For ethnic minorities to be fairly represented in children’s literature will require a massive shift given how far there is still to go. A US study of children’s books published last year found that of 3200 titles, only 93 were about black people and 69 were about Asians. There is no doubt this imbalance must be addressed – but it is going to take time and commitment.
Publishing houses need to lead this change. It is up to them to ensure their writers are not all one colour. It is up to them to ensure the characters in their books are not all one colour. And once we see greater diversity on the page, we can all play a part in ensuring these new books are read. We need more diverse books, yes, but we also need to read them when we have them.
As a British Indian woman who never saw herself in the books she read as a child, I want a different experience for my children. I never felt like I could be one of the children in the adventure stories I read. I never felt like I could be one of the children in the dramas I read. We might have liked the same things, we might have worn similar clothes – but the fact that these heriones were never Asian was too big a difference for me to see past as a child.
In the worlds I inhabited as an avid reader, I was invisible.

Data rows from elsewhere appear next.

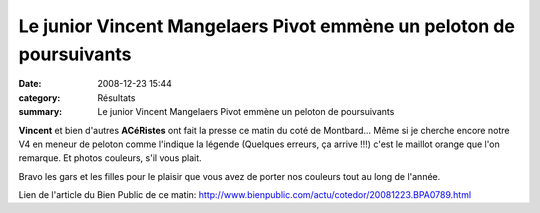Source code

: Le junior Vincent Mangelaers Pivot emmène un peloton de poursuivants
====================================================================

:date: 2008-12-23 15:44
:category: Résultats
:summary: Le junior Vincent Mangelaers Pivot emmène un peloton de poursuivants

**Vincent**  et bien d'autres **ACéRistes**  ont fait la presse ce matin du coté de Montbard... Même si je cherche encore notre V4 en meneur de peloton comme l'indique la légende (Quelques erreurs, ça arrive !!!) c'est le maillot orange que l'on remarque. Et photos couleurs, s'il vous plait.

Bravo les gars et les filles pour le plaisir que vous avez de porter nos couleurs tout au long de l'année.

Lien de l'article du Bien Public de ce matin: `http://www.bienpublic.com/actu/cotedor/20081223.BPA0789.html <http://www.bienpublic.com/actu/cotedor/20081223.BPA0789.html>`_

Would I be like this throughout my own life, I wondered? My family, my culture, my history, my language, my people – we were absent from the world as it appeared on the page. Were we of so little value?
I want my children to feel inspired by the books they read. I want them to see the world for what it is – diverse, varied, full of all of us who are different – and I want them to feel a part of it. With their brown-skinned mother and white-skinned father, I want them to see girls and boys like themselves in their storybooks. I want them to believe they can be superheroes or adventurers or ballerinas or astronauts. I want them to be included.
My daughter is nine months old. My son is nearly two and a half. The books we read them feature talking animals and mythical creatures such as dragons. They feature all-white girls and boys and families in all the central roles. They don’t feature brown-skinned people like their mother. It is time for change.